JHU's master backup server is a Dell Pentium 266 running Windows NT Enterprise Server software. The master server is currently connected to two automated libraries: a Qualstar 4420 with two AIT tape drives and an Exabyte 10E with an 8mm tape drive. JHU first purchased the Exabyte and then the Qualstar as their backup project evolved and they needed more capacity. The Qualstar has a maximum capacity of four drives, and JHU intends to add the other two drives as needed.
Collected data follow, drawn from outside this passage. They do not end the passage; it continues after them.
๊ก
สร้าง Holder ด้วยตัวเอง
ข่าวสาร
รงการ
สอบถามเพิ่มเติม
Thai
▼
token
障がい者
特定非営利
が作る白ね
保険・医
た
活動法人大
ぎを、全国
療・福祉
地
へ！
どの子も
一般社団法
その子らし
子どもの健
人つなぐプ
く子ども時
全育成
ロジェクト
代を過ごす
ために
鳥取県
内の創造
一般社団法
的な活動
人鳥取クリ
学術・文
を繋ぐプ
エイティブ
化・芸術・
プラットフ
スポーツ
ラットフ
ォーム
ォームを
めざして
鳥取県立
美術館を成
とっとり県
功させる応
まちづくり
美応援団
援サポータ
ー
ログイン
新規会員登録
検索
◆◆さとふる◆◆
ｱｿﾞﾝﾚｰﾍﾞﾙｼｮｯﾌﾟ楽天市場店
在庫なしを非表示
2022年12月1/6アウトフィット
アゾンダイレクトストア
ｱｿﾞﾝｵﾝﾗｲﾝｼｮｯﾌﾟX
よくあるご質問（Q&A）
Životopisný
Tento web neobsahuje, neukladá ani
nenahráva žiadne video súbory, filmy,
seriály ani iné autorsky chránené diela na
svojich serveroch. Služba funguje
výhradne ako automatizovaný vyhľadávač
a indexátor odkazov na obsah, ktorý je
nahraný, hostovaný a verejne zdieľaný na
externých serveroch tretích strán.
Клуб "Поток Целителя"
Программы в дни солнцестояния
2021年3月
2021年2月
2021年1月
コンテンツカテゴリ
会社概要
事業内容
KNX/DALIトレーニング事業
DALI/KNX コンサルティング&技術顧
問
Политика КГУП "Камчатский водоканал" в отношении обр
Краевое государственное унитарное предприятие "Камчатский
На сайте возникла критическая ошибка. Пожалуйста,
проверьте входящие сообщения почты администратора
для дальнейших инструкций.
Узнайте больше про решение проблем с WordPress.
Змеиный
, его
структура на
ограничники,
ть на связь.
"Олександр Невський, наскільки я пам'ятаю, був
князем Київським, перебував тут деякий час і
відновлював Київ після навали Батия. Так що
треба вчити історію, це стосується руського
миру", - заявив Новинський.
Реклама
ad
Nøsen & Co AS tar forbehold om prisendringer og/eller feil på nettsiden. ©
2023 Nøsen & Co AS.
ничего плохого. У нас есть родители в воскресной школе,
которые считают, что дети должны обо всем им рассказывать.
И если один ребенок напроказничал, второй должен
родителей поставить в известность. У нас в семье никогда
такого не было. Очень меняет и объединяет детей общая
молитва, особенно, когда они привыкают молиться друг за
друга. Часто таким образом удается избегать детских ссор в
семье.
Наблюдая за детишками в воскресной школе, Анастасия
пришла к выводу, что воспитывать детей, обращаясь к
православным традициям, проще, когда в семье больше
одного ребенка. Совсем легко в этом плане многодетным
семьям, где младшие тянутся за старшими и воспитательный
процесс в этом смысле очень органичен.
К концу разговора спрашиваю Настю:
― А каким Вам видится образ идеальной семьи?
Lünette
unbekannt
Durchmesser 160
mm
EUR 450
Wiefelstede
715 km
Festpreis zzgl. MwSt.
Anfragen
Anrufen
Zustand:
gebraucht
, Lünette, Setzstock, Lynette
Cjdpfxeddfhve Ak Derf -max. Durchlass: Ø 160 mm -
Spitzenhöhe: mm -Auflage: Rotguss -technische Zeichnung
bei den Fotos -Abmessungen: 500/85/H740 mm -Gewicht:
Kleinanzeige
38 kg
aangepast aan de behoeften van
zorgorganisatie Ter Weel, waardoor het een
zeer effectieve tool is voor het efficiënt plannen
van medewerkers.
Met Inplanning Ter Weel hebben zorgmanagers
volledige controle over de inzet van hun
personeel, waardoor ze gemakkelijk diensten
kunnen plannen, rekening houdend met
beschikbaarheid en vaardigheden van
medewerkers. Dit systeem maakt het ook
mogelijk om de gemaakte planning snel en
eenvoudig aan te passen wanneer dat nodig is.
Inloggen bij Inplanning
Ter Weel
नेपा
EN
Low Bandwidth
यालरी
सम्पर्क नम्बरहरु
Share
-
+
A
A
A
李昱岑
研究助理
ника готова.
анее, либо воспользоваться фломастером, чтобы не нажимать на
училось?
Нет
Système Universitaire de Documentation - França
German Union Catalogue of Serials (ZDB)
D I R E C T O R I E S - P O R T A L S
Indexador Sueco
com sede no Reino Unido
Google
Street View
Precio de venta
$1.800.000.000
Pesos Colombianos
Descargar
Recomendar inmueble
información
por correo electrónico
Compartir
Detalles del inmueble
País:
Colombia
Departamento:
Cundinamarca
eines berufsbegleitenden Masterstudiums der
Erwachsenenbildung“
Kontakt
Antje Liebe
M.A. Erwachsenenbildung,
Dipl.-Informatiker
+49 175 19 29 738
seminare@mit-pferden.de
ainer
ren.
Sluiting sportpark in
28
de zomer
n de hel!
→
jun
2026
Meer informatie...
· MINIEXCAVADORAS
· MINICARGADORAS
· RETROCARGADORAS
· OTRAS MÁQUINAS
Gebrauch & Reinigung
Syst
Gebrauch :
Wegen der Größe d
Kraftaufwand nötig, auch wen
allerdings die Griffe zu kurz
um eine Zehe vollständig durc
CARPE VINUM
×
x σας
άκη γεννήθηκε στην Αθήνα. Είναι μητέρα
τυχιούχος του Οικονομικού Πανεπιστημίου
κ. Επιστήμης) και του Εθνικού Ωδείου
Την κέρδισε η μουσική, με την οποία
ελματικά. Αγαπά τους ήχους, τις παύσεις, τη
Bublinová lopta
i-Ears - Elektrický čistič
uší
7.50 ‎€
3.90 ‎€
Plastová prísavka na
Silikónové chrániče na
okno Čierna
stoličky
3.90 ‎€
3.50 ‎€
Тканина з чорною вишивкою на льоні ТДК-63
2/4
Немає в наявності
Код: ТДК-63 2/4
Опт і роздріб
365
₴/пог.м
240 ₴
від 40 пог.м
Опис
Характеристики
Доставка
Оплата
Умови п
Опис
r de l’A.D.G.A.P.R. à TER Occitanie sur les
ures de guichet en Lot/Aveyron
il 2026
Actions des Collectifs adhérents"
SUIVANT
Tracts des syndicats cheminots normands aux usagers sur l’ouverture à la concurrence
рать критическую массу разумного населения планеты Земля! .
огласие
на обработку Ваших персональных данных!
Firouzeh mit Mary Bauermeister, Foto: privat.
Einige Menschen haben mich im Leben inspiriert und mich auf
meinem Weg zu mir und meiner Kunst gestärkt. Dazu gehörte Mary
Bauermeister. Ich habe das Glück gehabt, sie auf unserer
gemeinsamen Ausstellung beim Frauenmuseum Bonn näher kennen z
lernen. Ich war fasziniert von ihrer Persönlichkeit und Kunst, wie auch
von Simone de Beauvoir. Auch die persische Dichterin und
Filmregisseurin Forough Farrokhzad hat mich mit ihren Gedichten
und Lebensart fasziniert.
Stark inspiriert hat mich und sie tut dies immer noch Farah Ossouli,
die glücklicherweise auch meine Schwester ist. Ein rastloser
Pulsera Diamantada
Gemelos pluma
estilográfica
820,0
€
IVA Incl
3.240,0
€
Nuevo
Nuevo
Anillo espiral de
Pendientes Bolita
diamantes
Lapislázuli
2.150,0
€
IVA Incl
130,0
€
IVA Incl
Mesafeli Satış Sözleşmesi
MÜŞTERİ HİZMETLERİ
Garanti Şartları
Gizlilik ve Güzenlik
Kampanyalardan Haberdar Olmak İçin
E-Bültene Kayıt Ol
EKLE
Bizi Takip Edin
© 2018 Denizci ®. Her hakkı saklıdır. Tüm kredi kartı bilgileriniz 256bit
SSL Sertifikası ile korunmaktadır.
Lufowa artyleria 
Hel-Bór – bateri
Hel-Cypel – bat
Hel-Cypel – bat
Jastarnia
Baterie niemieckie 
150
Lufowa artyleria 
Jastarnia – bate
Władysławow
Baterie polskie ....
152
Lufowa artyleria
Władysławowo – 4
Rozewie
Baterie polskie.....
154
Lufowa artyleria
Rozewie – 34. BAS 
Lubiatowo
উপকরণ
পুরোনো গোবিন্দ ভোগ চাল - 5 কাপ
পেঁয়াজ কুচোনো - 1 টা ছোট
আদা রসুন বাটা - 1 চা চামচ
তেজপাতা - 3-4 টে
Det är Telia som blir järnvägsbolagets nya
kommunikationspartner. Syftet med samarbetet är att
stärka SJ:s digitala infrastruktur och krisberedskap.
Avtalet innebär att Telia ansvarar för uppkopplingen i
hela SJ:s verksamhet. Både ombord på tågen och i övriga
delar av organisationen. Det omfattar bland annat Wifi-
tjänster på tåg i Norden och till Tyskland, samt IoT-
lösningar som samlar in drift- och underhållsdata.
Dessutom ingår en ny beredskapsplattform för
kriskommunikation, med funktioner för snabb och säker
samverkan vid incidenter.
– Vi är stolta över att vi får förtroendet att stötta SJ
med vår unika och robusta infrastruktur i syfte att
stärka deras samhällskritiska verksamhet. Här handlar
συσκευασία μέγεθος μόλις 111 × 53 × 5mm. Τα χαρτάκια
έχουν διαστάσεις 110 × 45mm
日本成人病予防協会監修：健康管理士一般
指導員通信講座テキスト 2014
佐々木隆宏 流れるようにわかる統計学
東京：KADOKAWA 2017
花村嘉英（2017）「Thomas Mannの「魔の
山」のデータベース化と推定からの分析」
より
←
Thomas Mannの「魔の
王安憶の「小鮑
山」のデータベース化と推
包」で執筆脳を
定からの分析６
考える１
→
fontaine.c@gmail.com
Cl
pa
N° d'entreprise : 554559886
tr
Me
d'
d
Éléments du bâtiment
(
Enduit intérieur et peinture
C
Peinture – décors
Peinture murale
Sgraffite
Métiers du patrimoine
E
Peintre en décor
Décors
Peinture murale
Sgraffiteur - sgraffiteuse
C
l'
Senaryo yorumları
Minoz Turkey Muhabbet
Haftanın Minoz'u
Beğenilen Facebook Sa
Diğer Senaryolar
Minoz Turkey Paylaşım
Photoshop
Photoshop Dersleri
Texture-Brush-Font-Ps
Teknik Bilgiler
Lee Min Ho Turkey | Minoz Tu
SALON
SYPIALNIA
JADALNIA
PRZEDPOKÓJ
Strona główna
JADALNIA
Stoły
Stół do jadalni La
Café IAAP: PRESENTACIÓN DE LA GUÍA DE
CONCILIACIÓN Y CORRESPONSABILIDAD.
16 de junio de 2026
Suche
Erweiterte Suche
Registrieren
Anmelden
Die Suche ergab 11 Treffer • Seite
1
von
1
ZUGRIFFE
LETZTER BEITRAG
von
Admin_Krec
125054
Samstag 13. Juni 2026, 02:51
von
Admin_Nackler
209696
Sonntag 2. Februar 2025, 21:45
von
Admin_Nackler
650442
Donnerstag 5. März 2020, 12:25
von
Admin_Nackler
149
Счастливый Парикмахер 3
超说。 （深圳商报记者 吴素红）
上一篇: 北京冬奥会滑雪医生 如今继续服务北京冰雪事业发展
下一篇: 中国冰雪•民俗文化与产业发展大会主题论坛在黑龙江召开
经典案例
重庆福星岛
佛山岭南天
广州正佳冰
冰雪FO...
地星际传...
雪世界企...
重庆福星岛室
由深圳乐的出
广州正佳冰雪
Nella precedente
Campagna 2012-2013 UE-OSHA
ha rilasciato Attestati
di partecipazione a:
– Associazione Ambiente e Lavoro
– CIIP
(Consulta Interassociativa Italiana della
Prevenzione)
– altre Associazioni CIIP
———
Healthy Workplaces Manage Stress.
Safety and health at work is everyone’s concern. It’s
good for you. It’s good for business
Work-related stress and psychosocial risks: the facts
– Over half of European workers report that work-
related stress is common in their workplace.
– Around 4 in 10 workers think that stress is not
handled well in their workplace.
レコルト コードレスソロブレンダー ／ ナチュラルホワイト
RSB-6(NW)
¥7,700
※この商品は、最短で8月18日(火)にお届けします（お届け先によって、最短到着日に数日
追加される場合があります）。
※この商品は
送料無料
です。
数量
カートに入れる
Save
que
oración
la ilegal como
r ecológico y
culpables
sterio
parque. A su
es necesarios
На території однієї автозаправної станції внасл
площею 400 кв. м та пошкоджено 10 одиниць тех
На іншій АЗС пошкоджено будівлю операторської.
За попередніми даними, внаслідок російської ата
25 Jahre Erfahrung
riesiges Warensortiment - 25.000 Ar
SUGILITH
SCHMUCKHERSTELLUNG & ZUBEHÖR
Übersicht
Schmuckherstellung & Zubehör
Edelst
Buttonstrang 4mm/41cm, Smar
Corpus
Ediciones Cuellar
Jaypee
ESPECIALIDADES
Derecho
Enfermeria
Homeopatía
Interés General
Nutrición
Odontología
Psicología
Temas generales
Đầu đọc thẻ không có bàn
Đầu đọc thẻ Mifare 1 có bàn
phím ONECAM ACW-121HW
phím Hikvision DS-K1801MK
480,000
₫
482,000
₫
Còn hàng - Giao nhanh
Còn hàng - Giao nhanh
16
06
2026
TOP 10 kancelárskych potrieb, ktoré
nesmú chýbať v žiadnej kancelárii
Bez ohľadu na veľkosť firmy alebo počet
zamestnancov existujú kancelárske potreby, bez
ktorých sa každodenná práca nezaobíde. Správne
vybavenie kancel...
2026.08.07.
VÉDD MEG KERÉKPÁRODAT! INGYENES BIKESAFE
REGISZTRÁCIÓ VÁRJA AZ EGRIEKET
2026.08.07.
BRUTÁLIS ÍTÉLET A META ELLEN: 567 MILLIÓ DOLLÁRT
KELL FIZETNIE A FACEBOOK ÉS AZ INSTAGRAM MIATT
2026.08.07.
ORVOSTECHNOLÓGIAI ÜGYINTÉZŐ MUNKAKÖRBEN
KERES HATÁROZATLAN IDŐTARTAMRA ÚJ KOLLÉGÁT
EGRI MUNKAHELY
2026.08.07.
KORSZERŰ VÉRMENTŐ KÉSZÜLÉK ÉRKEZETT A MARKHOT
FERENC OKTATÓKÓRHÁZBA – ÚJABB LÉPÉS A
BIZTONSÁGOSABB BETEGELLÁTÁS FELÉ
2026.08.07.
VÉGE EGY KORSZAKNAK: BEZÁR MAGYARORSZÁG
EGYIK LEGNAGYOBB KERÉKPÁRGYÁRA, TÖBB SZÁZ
Client machines are currently running NetWare 4.1 and Windows NT. Machines running various versions of UNIX may be added to the backup by year end.

Analysis Reveals Common Criteria

Analyzing the technological initiatives at both the NIH and Johns Hopkins University reveals several common criteria for choosing a backup product for a modern network environment:

  • The backup must be cross-platform, allowing data to be backed up from UNIX, Windows NT and NetWare machines with equal ease.
  • The backup must allow devices to be distributed for security, speed, and scheduling flexibility.
  • The backup should be easy-to-use and have responsive technical support.

Although their situations are quite different, the MARS project at the NIH and the technical initiatives at Johns Hopkins University are both important research institutions that need a scaleable, fast, distributed, and flexible backup - and that backup has to work across the many operating system platforms in use today.

About the Author:

Ira Goodman is a Software Services Manager at Syncsort Inc. in Woodcliff Lake, N.J. With 24 years experience in information processing, he currently manages support for Backup Express, a backup product for networks running UNIX, NT and Netware, and advises customers on the setup and maintenance of distributed backup systems and automated libraries.